La Direttiva europea, sottolinea la Corte, prevede che “il titolare di un’autorizzazione di distribuzione possa procurarsi i medicinali unicamente da chi è in possesso di analoga autorizzazione o sia esentato dall’obbligo in ragione del possesso di un’autorizzazione di fabbricazione. I termini di tale disposizione escludono quindi qualsiasi possibilità di approvvigionamento presso altre entità, tra cui le persone autorizzate, in forza della normativa nazionale, a fornire medicinali al pubblico”. D’altra parte, “la vendita al dettaglio dei medicinali ha caratteristiche diverse dalla loro distribuzione all’ingrosso. Di conseguenza, il fatto che i farmacisti soddisfino i presupposti cui è subordinata la vendita al dettaglio nei loro rispettivi Stati membri non consente di presumere che essi soddisfino anche i presupposti previsti dalla disciplina armonizzata a livello dell’Unione per quanto riguarda la distribuzione all’ingrosso”. In aggiunta, “il fatto che l’approvvigionamento del titolare di un’autorizzazione di distribuzione all’ingrosso presso una persona che non rientra nell’ambito di applicazione di tale disposizione (articolo 80, primo comma, lettera b), della direttiva 2001/83) verta solo su un quantitativo estremamente ridotto di medicinali è irrilevante, in quanto tale disposizione non prevede alcuna eccezione, neppure per quantitativi minimi”. Infatti “il mancato rispetto dei requisiti minimi per la distribuzione all’ingrosso di un quantitativo ridotto di medicinali può mettere in pericolo la salute di almeno una persona”.

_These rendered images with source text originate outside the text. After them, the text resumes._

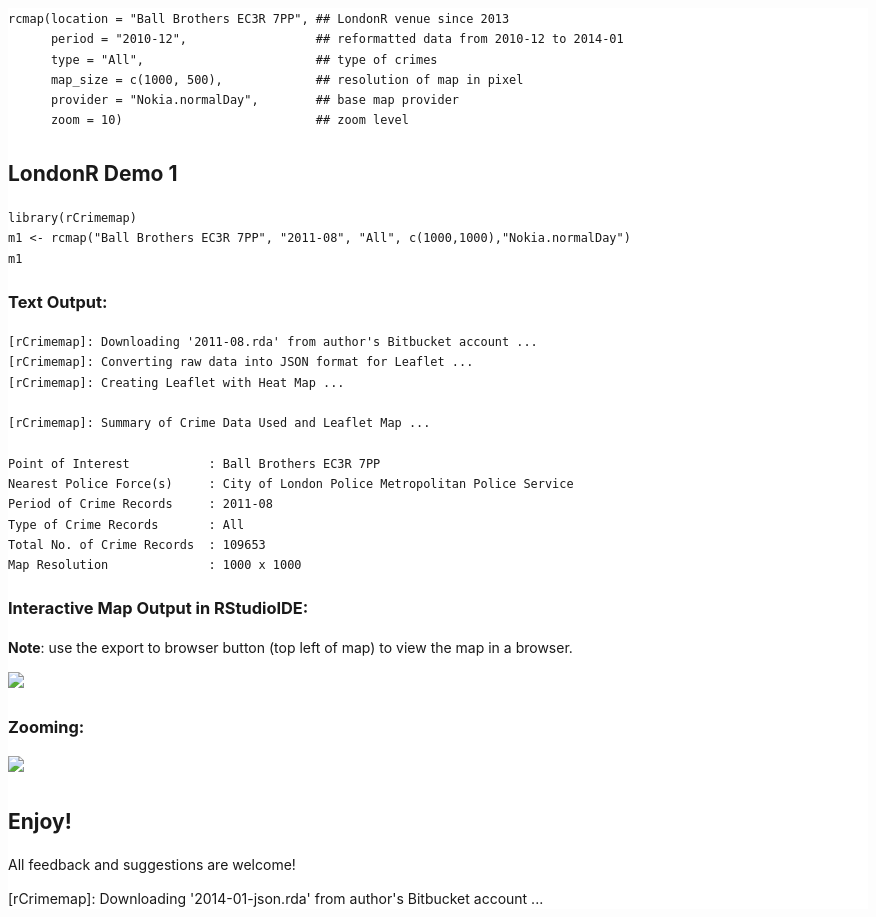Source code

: <pre><code>rcmap(location = "Ball Brothers EC3R 7PP", ## LondonR venue since 2013
      period = "2010-12",                  ## reformatted data from 2010-12 to 2014-01
      type = "All",                        ## type of crimes
      map_size = c(1000, 500),             ## resolution of map in pixel
      provider = "Nokia.normalDay",        ## base map provider
      zoom = 10)                           ## zoom level
</code></pre>

<h2>
<a id="user-content-londonr-demo-1" class="anchor" href="#londonr-demo-1" aria-hidden="true"><span class="octicon octicon-link"></span></a>LondonR Demo 1</h2>

<pre><code>library(rCrimemap)
m1 &lt;- rcmap("Ball Brothers EC3R 7PP", "2011-08", "All", c(1000,1000),"Nokia.normalDay")
m1
</code></pre>

<h3>
<a id="user-content-text-output" class="anchor" href="#text-output" aria-hidden="true"><span class="octicon octicon-link"></span></a>Text Output:</h3>

<pre><code>[rCrimemap]: Downloading '2011-08.rda' from author's Bitbucket account ...
[rCrimemap]: Converting raw data into JSON format for Leaflet ...
[rCrimemap]: Creating Leaflet with Heat Map ...

[rCrimemap]: Summary of Crime Data Used and Leaflet Map ...

Point of Interest           : Ball Brothers EC3R 7PP 
Nearest Police Force(s)     : City of London Police Metropolitan Police Service 
Period of Crime Records     : 2011-08 
Type of Crime Records       : All 
Total No. of Crime Records  : 109653 
Map Resolution              : 1000 x 1000
</code></pre>

<h3>
<a id="user-content-interactive-map-output-in-rstudioide" class="anchor" href="#interactive-map-output-in-rstudioide" aria-hidden="true"><span class="octicon octicon-link"></span></a>Interactive Map Output in RStudioIDE:</h3>

<p><strong>Note</strong>: use the export to browser button (top left of map) to view the map in a browser.  </p>

<p></p><a href="https://camo.githubusercontent.com/61ff1def4c74eeff75b0bd2a01d469aee68cfe87/687474703a2f2f776f6f62652e6269746275636b65742e6f72672f696d616765732f6769746875622f724372696d656d61705f5253747564696f4944452e6a7067" target="_blank"><img src="https://camo.githubusercontent.com/61ff1def4c74eeff75b0bd2a01d469aee68cfe87/687474703a2f2f776f6f62652e6269746275636b65742e6f72672f696d616765732f6769746875622f724372696d656d61705f5253747564696f4944452e6a7067" data-canonical-src="http://woobe.bitbucket.org/images/github/rCrimemap_RStudioIDE.jpg" style="max-width:100%;"></a>

<h3>
<a id="user-content-zooming" class="anchor" href="#zooming" aria-hidden="true"><span class="octicon octicon-link"></span></a>Zooming:</h3>

<p></p><a href="https://camo.githubusercontent.com/15b0f89e501239d3cdc15757f09f4503cd84912b/687474703a2f2f776f6f62652e6269746275636b65742e6f72672f696d616765732f6769746875622f62616c6c5f62726f74686572735f616e696d6174696f6e2e676966" target="_blank"><img src="https://camo.githubusercontent.com/15b0f89e501239d3cdc15757f09f4503cd84912b/687474703a2f2f776f6f62652e6269746275636b65742e6f72672f696d616765732f6769746875622f62616c6c5f62726f74686572735f616e696d6174696f6e2e676966" data-canonical-src="http://woobe.bitbucket.org/images/github/ball_brothers_animation.gif" style="max-width:100%;"></a>

<h2>
<a id="user-content-enjoy" class="anchor" href="#enjoy" aria-hidden="true"><span class="octicon octicon-link"></span></a>Enjoy!</h2>

<p>All feedback and suggestions are welcome!</p>
</article>
  </div>


[rCrimemap]: Downloading '2014-01-json.rda' from author's Bitbucket account ...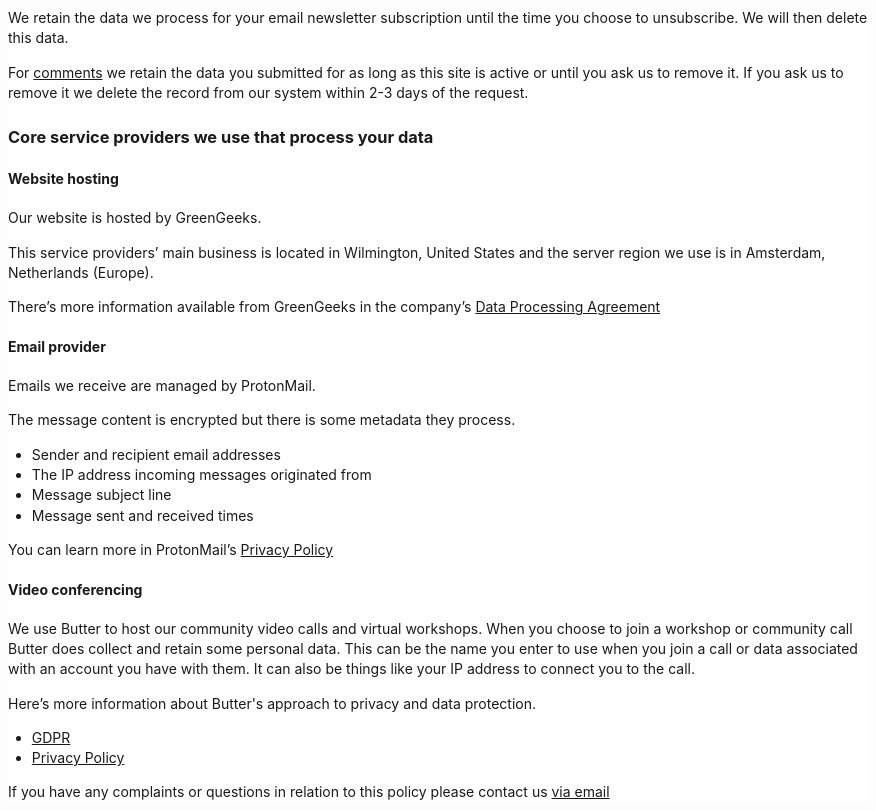 We retain the data we process for your email newsletter subscription until the time you choose to unsubscribe. We will then delete this data.

For [comments](https://tethix.co/comments-policy/) we retain the data you submitted for as long as this site is active or until you ask us to remove it. If you ask us to remove it we delete the record from our system within 2-3 days of the request.

### Core service providers we use that process your data

#### Website hosting

Our website is hosted by GreenGeeks.

This service providers’ main business is located in Wilmington, United States and the server region we use is in Amsterdam, Netherlands (Europe).

There’s more information available from GreenGeeks in the company’s [Data Processing Agreement](https://www.greengeeks.com/legal/dpa)

#### Email provider

Emails we receive are managed by ProtonMail.

The message content is encrypted but there is some metadata they process.

* Sender and recipient email addresses
* The IP address incoming messages originated from
* Message subject line
* Message sent and received times

You can learn more in ProtonMail’s [Privacy Policy](https://protonmail.com/privacy-policy)

#### Video conferencing

We use Butter to host our community video calls and virtual workshops. When you choose to join a workshop or community call Butter does collect and retain some personal data. This can be the name you enter to use when you join a call or data associated with an account you have with them. It can also be things like your IP address to connect you to the call.

Here’s more information about Butter's approach to privacy and data protection.

* [GDPR](https://help.butter.us/gdpr)
* [Privacy Policy](https://help.butter.us/privacy)

If you have any complaints or questions in relation to this policy please contact us [via email](mailto:data@tethix.co)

Di conseguenza, la Corte dichiara che quello proposto è l’unico modo in cui la disposizione europea debba essere interpretata. E, d’altra parte, “allorché il senso di una disposizione del diritto dell’Unione risulta senza ambiguità dalla formulazione stessa di quest’ultima, la Corte non può discostarsi da tale interpretazione”.
Mirone: ora vigileremo che principi trovino concreta applicazione
«Accogliamo con favore» è il commento di Antonello Mirone «la Sentenza della Corte Europea che mette un po’ di chiarezza e ordine. Il nostro auspicio è che possa servire per accendere i riflettori su una serie di pratiche a cui abbiamo assistito nel corso degli anni, che hanno in qualche modo invertito il percorso naturale del farmaco, che deve andare dal produttore al grossista, sino alla farmacia, come punto finale di distribuzione al pubblico».

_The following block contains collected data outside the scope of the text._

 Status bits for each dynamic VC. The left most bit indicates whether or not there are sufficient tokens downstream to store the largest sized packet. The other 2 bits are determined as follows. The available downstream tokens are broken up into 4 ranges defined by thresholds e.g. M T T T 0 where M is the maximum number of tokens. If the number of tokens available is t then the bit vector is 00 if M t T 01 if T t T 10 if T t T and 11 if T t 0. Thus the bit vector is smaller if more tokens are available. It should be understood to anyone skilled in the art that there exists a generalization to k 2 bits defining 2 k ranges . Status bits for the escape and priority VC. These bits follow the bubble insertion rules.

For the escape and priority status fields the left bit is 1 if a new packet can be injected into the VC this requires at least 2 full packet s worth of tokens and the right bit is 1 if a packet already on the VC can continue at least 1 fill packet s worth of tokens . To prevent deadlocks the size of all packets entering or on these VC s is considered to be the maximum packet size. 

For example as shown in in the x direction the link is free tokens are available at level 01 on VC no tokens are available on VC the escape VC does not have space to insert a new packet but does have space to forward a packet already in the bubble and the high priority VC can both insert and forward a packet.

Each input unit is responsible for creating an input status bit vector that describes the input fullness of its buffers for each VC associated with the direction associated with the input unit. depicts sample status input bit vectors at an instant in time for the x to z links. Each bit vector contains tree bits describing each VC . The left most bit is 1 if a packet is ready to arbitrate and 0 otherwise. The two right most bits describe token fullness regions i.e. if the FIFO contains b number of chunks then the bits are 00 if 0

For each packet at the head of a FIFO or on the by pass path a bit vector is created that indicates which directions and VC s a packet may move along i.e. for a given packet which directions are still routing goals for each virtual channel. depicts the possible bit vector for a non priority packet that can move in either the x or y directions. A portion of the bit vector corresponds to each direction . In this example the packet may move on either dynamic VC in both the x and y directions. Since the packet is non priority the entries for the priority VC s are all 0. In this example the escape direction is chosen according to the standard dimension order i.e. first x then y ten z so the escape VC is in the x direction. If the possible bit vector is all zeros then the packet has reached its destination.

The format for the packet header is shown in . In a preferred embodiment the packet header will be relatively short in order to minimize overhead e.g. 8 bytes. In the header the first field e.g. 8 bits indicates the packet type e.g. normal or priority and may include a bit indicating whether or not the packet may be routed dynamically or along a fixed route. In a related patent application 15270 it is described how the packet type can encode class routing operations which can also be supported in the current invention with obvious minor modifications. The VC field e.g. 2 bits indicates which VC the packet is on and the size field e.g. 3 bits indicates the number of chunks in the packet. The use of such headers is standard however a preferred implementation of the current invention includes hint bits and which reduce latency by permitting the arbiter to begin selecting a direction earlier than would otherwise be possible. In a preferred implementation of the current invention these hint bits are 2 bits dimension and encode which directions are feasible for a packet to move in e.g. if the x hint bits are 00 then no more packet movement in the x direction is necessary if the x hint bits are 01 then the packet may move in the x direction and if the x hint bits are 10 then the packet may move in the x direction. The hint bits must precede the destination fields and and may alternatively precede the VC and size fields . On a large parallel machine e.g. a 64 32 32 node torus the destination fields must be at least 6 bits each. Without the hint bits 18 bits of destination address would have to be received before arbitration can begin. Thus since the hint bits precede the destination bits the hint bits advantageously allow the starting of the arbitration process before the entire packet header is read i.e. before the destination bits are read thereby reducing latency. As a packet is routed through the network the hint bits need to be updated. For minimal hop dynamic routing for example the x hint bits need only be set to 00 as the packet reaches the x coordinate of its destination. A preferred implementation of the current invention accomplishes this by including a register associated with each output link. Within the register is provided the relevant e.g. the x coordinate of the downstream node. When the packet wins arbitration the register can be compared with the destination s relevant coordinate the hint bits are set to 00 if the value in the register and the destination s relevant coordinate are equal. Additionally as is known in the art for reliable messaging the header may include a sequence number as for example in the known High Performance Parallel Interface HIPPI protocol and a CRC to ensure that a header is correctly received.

La sentenza, di fatto, «ha sottolineato che le farmacie che dispensano farmaci al pubblico e le società con autorizzazione all’ingrosso sono entità distinte, soggette a obblighi e disposizioni diverse, e caratterizzate da attività proprie e differenti».

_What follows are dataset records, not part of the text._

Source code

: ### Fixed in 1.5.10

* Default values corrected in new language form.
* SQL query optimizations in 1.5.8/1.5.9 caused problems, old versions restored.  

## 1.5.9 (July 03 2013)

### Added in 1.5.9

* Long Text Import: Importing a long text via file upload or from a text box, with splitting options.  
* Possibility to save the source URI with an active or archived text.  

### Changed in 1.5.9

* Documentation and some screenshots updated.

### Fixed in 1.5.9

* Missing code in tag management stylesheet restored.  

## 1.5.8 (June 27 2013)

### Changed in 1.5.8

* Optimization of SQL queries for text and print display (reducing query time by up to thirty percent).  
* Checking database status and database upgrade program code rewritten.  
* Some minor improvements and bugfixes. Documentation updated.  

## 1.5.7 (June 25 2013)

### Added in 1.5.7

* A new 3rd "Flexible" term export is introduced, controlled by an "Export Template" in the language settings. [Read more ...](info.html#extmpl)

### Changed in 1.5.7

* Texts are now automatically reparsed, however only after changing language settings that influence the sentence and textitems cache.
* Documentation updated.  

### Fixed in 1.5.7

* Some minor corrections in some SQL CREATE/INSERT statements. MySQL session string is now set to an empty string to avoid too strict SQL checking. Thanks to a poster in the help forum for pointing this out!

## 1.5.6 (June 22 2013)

Anche «in presenza di vendite dirette, dal produttore alla farmacia, va evidenziato che i quantitativi debbano essere commisurati al fabbisogno del singolo presidio. In alcun modo, infatti, viene chiarito, può esserci una vendita dalla farmacia a una società con autorizzazione all’ingrosso, o ad altre farmacie, mentre la direzione delle transazioni può andare dalla società autorizzata all’ingrosso verso la farmacia. Si tratta di principi che abbiamo sempre affermato a tutela del sistema e della sanità pubblica, ancora di più in quanto società per vocazione vicine alle farmacie. La nostra speranza ora è che tali principi trovino concreta applicazione in tutte le prassi della filiera e il nostro impegno andrà in questa direzione».